# Play like BB King - new lesson



## dolphinstreet (Sep 11, 2006)

This solo is all happening in Box 1 of the D minor pentatonic. Here you will learn the full solo in detail, lick by lick. It’s a really fun song for playing lead guitar.

It's based on the song Help The Poor.


----------



## Mark Brown (Jan 4, 2022)

dolphinstreet said:


> This solo is all happening in Box 1 of the D minor pentatonic. Here you will learn the full solo in detail, lick by lick. It’s a really fun song for playing lead guitar.
> 
> It's based on the song Help The Poor.


Thanks to guys like BB I never even learned anything outside of the first box of pentatonic 

Another solid video man!


----------



## dolphinstreet (Sep 11, 2006)

Thanks Mark!


----------



## Mark Brown (Jan 4, 2022)

dolphinstreet said:


> Thanks Mark!


If I wasn't such a terribly cheap man, I would love to sign up for your courses. You have such a concise way of presenting the information and it is some nice really slick little licks. 

I have been over on your site a few times now and you have put together a very professional package, if my opinion is worth anything. 

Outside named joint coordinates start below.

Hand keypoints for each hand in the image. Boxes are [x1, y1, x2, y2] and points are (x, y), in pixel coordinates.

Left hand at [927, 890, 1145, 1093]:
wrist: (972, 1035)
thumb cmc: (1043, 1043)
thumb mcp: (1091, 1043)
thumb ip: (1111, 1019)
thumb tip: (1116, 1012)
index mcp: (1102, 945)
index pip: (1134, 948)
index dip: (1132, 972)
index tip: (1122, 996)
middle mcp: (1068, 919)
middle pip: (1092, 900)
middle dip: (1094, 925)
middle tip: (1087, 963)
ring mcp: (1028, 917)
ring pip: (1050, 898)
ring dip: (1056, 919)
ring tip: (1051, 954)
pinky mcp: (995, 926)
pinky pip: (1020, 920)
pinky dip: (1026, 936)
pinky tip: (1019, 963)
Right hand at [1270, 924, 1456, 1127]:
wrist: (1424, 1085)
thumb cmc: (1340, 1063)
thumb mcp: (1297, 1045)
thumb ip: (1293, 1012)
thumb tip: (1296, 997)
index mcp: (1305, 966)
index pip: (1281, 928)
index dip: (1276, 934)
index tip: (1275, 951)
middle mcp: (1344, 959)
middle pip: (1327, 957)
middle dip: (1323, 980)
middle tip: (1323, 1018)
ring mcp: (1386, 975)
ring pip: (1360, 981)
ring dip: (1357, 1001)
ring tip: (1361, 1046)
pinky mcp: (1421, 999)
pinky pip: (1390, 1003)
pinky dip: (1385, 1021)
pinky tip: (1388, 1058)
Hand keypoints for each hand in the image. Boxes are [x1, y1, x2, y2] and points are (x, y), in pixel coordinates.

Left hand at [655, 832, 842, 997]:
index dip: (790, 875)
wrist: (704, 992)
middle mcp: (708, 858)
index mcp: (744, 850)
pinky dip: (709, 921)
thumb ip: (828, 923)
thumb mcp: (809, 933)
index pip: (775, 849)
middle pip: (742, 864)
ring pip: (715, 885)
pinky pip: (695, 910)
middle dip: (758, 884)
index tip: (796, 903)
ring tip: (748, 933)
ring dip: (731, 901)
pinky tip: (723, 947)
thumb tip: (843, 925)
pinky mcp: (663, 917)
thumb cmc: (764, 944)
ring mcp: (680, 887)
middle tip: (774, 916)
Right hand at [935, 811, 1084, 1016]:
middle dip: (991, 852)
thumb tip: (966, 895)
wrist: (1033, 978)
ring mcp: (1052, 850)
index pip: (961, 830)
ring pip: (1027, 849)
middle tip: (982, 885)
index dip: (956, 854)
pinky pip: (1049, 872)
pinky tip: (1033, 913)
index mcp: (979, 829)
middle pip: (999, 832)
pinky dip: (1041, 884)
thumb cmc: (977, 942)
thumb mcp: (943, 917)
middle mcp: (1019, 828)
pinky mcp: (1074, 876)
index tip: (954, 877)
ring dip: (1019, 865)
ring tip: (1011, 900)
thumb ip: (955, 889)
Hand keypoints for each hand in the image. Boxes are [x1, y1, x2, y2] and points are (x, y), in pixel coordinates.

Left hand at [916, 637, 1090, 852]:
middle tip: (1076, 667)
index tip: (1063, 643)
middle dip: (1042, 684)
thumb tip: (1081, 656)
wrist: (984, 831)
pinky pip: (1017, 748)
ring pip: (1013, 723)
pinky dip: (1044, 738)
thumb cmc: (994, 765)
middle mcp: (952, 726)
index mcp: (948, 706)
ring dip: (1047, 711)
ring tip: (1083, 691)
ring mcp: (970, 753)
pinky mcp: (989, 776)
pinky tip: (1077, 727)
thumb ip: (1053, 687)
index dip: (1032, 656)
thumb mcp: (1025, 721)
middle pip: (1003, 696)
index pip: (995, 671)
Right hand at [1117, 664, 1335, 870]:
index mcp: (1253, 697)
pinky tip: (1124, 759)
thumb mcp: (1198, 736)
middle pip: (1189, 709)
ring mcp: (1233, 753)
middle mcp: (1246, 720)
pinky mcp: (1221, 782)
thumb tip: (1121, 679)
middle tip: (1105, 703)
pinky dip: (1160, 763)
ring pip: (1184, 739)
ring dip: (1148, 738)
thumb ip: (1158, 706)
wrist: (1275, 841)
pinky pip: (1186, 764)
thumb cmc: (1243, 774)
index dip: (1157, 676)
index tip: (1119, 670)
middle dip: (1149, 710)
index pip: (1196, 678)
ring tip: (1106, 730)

Thanks for dropping these here once in a while, I always enjoy them.


----------



## dolphinstreet (Sep 11, 2006)

It's no problem, Mark. I am glad to hear your feedback! Thank you very much.


----------



## paraedolia (Nov 26, 2008)

Mark Brown said:


> Thanks to guys like BB I never even learned anything outside of the first box of pentatonic


I always think of BB King as the BB box, consisting of the overlap of
the position 2 and 3 pentatonic scale shapes.


----------



## Mark Brown (Jan 4, 2022)

paraedolia said:


> I always think of BB King as the BB box, consisting of the overlap of
> the position 2 and 3 pentatonic scale shapes.


I was mostly being facetious  
But in all honesty, I figured out a long time ago that learning stuff was secondary to playing stuff. That is my way of saying I knew more stuff 🤣


----------